We still were hearing very happy noises coming from his bedroom at 11:15 p.m. I dozed off a little before midnight and awoke at 12:45 to the sound of a very upset and worn-down Cindy letting Nolan know she wasn’t happy he’d gone No. 2 in his pants. The timeline gets a little fuzzy after that, but I do remember opening a can of soup for Nolan, who was hungry because he hadn’t eaten much Monday, and also letting him know I wasn’t happy that he’d gone No. 2 yet again in his pants.
And so by the time Nolan had finally conked out sometime around 2:30 a.m., Cindy and I realized there was no way we could expect him to go to school Tuesday on perhaps 3½ hours of sleep. His day after he woke up at 8:40 consisted of a lot of couch time, a lot of snacking, and YouTube Kids videos. One of them was a song about primary and secondary colors, so that counts as educational, right?

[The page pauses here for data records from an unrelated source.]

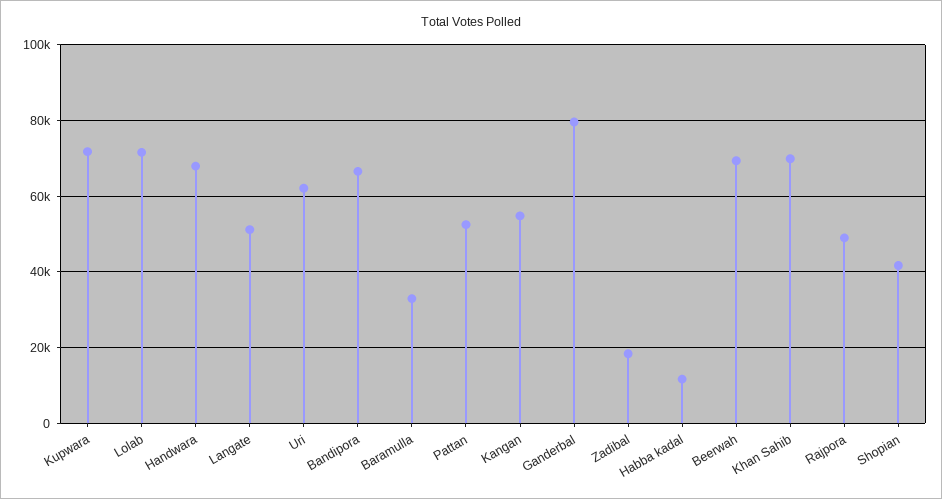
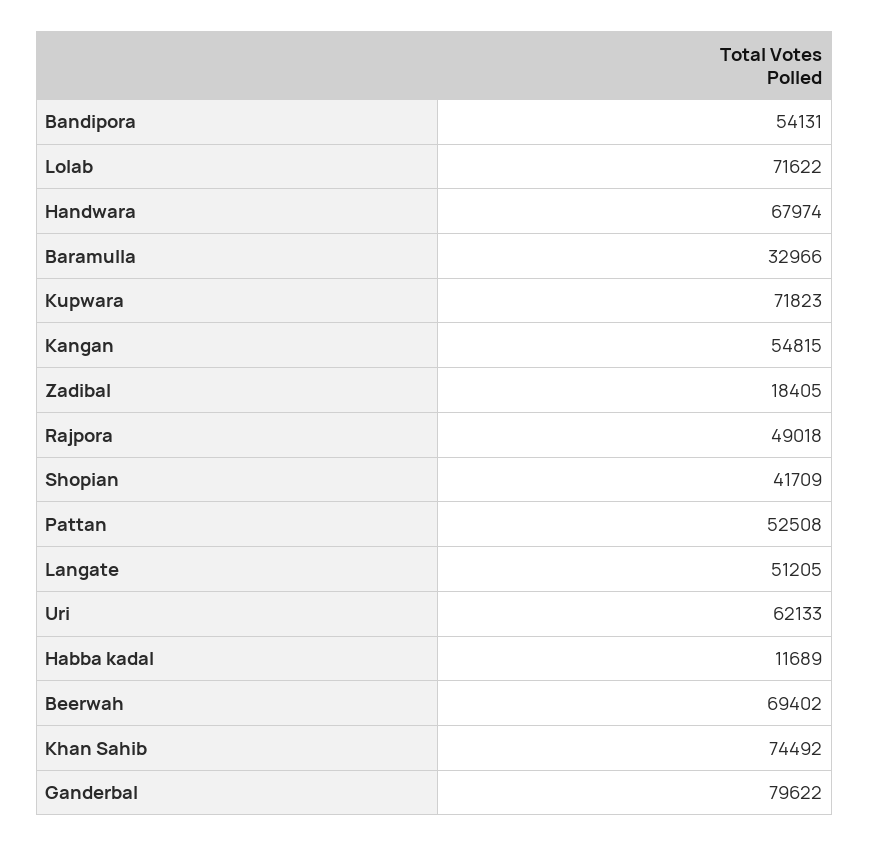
Bandipora: 66000 -> 54131
Khan Sahib: 70000 -> 74492

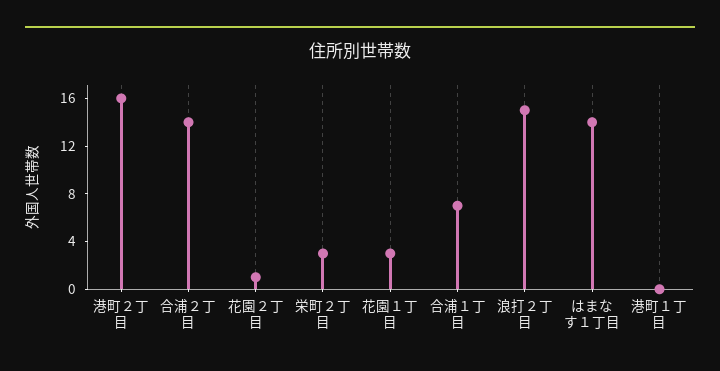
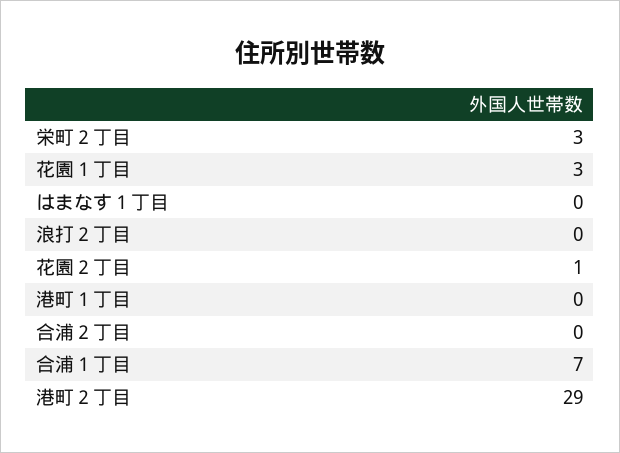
港町２丁目: 16 -> 29
合浦２丁目: 14 -> 0
浪打２丁目: 15 -> 0
はまなす１丁目: 14 -> 0

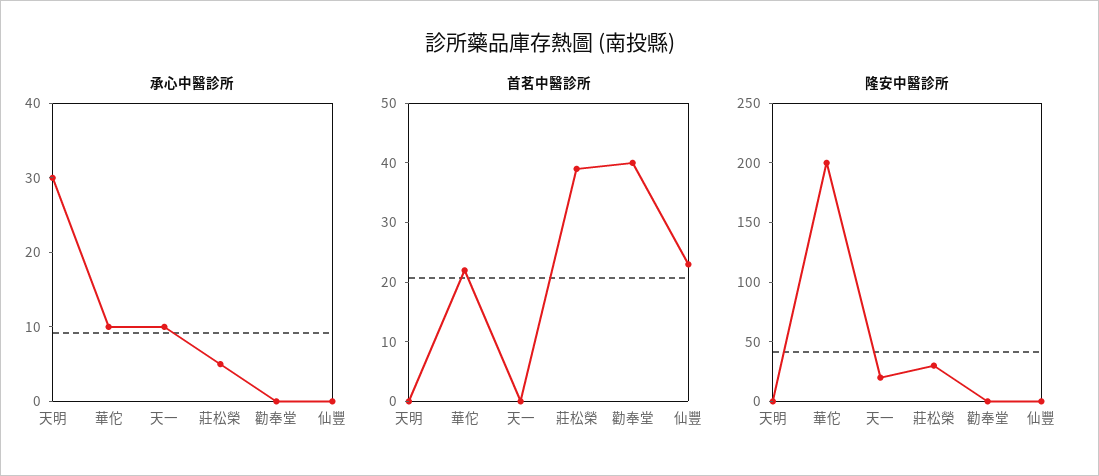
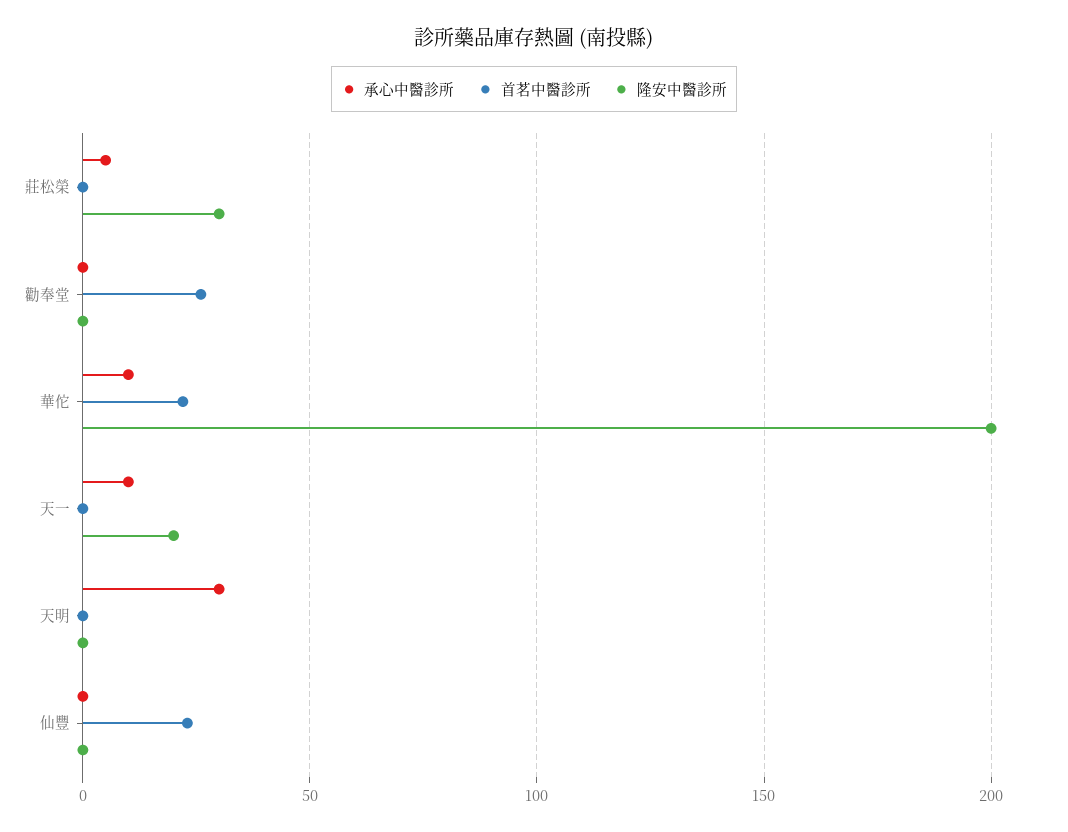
首茗中醫診所, 莊松榮: 40 -> 0
首茗中醫診所, 勸奉堂: 40 -> 25

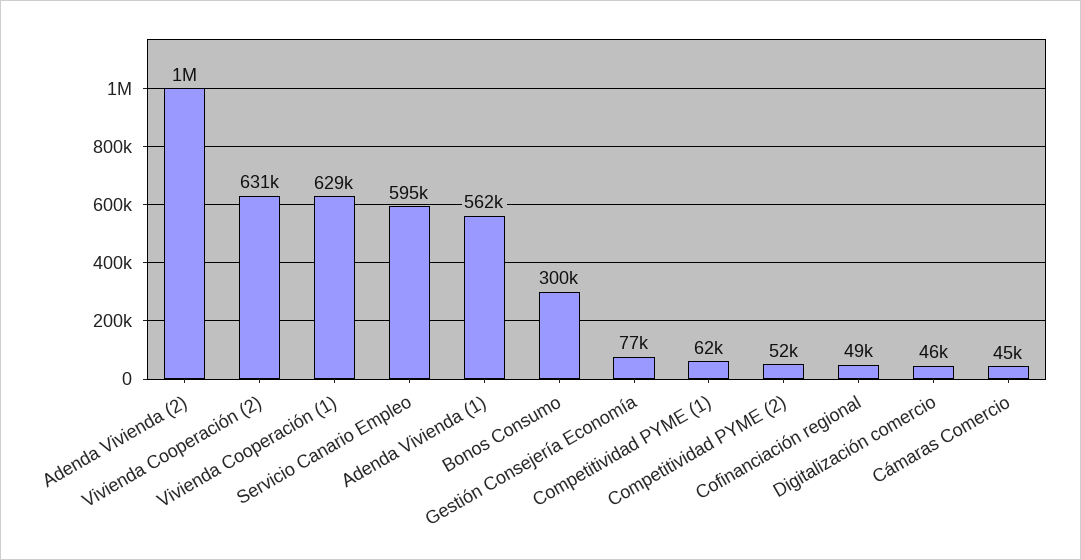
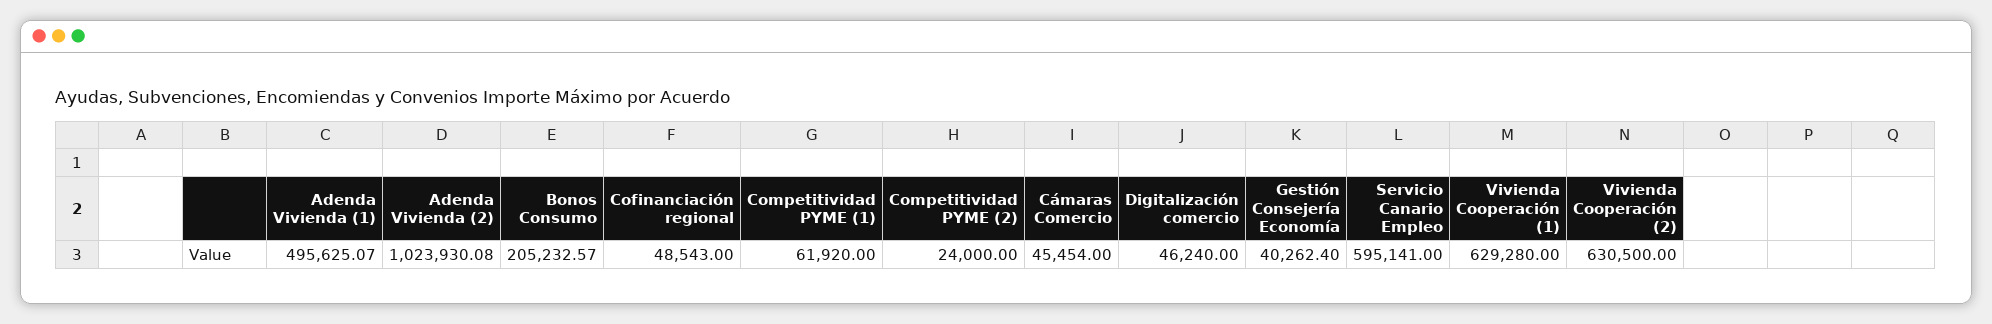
Adenda Vivienda (1): 562000 -> 495625.07
Bonos Consumo: 300000 -> 205232.57
Gestión Consejería Economía: 77000 -> 40262.4
Competitividad PYME (2): 52000 -> 24000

You’d think more than 12 years after Nolan’s diagnosis I would be used to plans either having to be modified or tossed aside altogether, and for the most part I am. But a half-year of craziness and uncertainty, and having Nolan home day after day, has worn me down to the point of having days – sometimes several in a row – when the ol’ fuse is 10 millimeters long when things go awry. Those are the times I’m less patient with Nolan when he needs patience and understanding the most. Those are the times Cindy, who God knows deserves 100 times the number of breaks she’s given me over the years, needs a husband who is positive and not openly wondering – very loudly, as was the case early Tuesday morning – why the hell he is where he is. And, in his mind, also quietly wondering if he could slip out in the middle of the night, relocate in some small town in South Dakota and pull a disappearing act that would put the Witness Protection Plan to shame.
I admit that during my very low moments I’ve wondered what life would look like if I’d stuck to my original life plan, or something similar to it. Then I realize what a disaster it would be.
Cindy has been a calming influence in my life, which you likely never would have guessed by reading this post or some of my other posts over the last few months. She’s patient and forgiving when I have my really difficult moments. She helps me realize that we’re going to tackle this lifelong challenge together.
And Nolan? Sure, having a son with Autism has taught me to show empathy toward individuals with disabilities. But more important, he has shown me unconditional love and trust. He knows that dad will take him for a car ride and a treat when he really needs one. He knows that dad will come along willingly when he takes him by the arm and pulls him toward the street because he wants to take a walk through the neighborhood. I’d like to believe that for the most part he’s enjoyed being home with me since mid-March, and that he’ll miss me when he’s gone for close to eight hours a day, five days a week.
All of us really would benefit from Nolan returning to a school day routine. Tuesday was difficult. We did our best to try to prepare Nolan for finally returning to school this morning. We’d like to believe that an extra day at home will mean the transition to his new school will go a lot better than if we had sent him Tuesday.
I’m trying to envision and plan that Cindy, Nolan and I all will have a good day today. I have to remind myself that while might not happen, everything still will be OK.